* Texto de lectura *
Solo una de cada cuatro mujeres que emprende proyectos sociales logra financiación

Casi la mitad de los hombres sí logra recursos externos para estas iniciativas

Solo el 25% de las emprendedoras acaba poniendo en marcha sus startups

Dos mujeres en una oficina de la Cámara de Comercio.
Dos mujeres en una oficina de la Cámara de Comercio.

Las mujeres que deciden emprender en proyectos de carácter social lo tienen más difícil que sus compañeros hombres. Solo una de cada cuatro que impulsa este tipo de iniciativas logra la financiación externa que necesita, mientras que casi la mitad de los hombres sí lo logran. Eso influye en el resultado final: apenas el 25% de ellas acaba sacando adelante sus startups, frente al 75% de sus compañeros varones. Son algunos de los datos de un informe de ESADE hecho público este martes, y para el que se ha consultado a un centenar de emprendedores sociales españoles.

Una de las principales causas que explican esta diferencia es el tipo de sectores en los que las mujeres deciden emprender, “menos valorados a ojos de los inversores”, explica una de las coautoras del estudio, Mar Cordobés. Ellas tienden a poner en marcha proyectos más vinculados con la salud o la educación, con una visión más a largo plazo y más sostenible en el tiempo, mientras que sus homólogos hombres se inclinan más por el ámbito tecnológico, “más fácilmente escalables y con rendimientos más inmediatos”, señala esta investigadora del Instituto de Innovación Social de ESADE. Cordobés insiste en la necesidad de cambiar la mentalidad en términos de inversión: “la rentabilidad económica no está reñida con el impacto social, hay que replantear los paradigmas sobre lo que se considera que es un buen negocio”.

También influye la actitud con la que se enfrentan ellos y ellas ante las finanzas. “Las mujeres se sienten menos cómodas que los hombres a la hora de hablar con inversores externos”, apunta Cordobés. “Las emprendedoras se valoran a sí mismas más negativamente, piensan que están menos preparadas que los hombres, aunque lo cierto es que es una valoración subjetiva y no se refleja en la realidad”. Según el estudio de ESADE, si bien los hombres tienen más experiencia en emprendimiento que sus compañeras, ellas disponen de más formación.

Entradas guardadas
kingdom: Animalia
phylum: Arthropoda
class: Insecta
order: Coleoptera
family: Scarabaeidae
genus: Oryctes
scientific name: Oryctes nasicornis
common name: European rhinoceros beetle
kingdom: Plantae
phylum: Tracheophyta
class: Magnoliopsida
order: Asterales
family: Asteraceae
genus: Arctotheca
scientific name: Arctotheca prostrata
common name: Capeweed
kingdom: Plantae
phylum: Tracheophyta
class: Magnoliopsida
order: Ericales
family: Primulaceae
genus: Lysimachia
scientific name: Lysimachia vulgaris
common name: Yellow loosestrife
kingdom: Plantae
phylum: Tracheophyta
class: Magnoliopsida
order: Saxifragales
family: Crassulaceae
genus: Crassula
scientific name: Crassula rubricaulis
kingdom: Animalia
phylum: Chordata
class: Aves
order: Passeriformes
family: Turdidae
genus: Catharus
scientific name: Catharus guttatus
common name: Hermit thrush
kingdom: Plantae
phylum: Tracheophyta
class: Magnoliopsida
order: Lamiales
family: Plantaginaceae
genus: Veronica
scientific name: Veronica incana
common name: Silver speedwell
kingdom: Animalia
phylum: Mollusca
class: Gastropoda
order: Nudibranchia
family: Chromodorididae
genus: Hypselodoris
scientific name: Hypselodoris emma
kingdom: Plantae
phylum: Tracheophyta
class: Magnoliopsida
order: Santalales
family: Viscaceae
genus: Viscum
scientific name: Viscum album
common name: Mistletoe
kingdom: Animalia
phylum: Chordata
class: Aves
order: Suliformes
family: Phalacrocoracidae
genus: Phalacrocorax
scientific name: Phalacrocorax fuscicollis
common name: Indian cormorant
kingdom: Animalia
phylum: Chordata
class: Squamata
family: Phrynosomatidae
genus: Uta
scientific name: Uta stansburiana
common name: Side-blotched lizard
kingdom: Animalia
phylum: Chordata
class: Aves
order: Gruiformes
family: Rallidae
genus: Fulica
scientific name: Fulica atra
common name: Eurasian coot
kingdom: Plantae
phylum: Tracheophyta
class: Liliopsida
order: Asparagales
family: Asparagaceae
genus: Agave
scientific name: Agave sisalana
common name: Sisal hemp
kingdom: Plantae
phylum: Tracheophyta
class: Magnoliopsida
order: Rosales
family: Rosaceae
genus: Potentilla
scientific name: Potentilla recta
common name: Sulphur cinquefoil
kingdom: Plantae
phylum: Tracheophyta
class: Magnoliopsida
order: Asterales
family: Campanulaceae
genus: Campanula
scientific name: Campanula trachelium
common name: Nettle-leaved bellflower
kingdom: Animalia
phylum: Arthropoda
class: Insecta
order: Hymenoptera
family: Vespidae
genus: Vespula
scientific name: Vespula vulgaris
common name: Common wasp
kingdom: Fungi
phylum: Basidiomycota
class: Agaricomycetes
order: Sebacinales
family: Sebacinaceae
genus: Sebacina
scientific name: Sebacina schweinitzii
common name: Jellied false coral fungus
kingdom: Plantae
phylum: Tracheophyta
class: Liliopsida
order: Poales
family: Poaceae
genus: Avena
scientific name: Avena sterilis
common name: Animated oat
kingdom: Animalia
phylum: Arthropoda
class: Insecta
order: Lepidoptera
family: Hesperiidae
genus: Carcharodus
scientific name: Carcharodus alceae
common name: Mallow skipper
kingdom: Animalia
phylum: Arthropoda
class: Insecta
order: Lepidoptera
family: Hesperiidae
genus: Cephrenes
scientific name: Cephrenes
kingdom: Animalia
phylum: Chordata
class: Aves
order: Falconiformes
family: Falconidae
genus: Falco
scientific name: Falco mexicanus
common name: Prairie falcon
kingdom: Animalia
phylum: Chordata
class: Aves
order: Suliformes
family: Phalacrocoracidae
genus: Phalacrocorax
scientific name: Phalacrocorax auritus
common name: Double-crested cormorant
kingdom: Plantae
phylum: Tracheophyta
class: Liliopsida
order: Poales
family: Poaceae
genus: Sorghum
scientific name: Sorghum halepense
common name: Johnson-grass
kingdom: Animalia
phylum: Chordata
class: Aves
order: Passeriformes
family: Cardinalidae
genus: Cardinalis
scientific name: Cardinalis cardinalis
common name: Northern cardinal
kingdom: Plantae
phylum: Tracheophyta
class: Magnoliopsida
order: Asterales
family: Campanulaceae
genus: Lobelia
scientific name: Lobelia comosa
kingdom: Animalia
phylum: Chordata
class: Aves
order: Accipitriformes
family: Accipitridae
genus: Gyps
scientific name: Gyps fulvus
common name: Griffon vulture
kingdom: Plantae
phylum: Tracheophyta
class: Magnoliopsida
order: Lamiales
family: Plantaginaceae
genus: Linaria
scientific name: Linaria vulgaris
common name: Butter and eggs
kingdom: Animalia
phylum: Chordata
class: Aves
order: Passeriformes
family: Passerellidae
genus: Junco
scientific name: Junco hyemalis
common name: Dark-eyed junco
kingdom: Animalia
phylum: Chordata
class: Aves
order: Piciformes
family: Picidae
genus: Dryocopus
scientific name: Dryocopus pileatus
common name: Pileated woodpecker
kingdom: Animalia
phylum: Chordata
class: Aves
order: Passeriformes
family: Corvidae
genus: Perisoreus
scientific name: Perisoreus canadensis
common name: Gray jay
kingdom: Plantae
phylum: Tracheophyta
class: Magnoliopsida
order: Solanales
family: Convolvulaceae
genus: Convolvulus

* Actividad *
Escribe la continuación del artículo sobre la financiación de las mujeres que emprenden proyectos sociales, empezando justo después de su última oración.

* Respuesta escrita *
“Las mujeres deben creer más en sí mismas. Hay muchas que valen y que están más formadas que los hombres pero que no se venden igual”, opina Catalina Parra, presidenta HazloPosible, una fundación que da apoyo a empresas que generan impacto social. Parra cree que también hay que influir del lado de los inversores: “ahora hay menos machismo que hace unos años pero todavía queda mucho por hacer”.

Otro de los factores que explica esta brecha de género es la dificultad que tienen ellas a la hora de conciliar vida familiar y laboral. “Los emprendedores dedican más tiempo a sus empresas que ellas”, explica Leonora Buckland, coautora —junto con Mar Córdoba— del estudio y añade que las emprendedoras tienen que dedicar más tiempo a las tareas domésticas. Buckland también apunta que la edad media para poner en marcha una startup suele estar entre los 30 y los 35 años, una horquilla que perjudica a las mujeres ya que es cuando suelen decidir tener hijos. De ello sabe Patricia Pólvora, una emprendedora que se quedó embarazada al poco de poner en marcha su empresa: “fui a buscar inversión estando de seis meses y eso echa para atrás”. “Recibí muchos comentarios del tipo ‘ya verás, cuando seas madre dejarás el proyecto”, recuerda.

Buckland destaca que la inversión en emprendimiento social puede ser un motor de empoderamiento para las mujeres: “es una herramienta importante para alcanzar la igualdad de género y al mismo tiempo una buena oportunidad para los inversores”. También puede servir de referente para las futuras generaciones: “es importante cambiar los modelos a seguir y que las niñas —y no solo los niños— se puedan proyectar como empresarias”, concluye.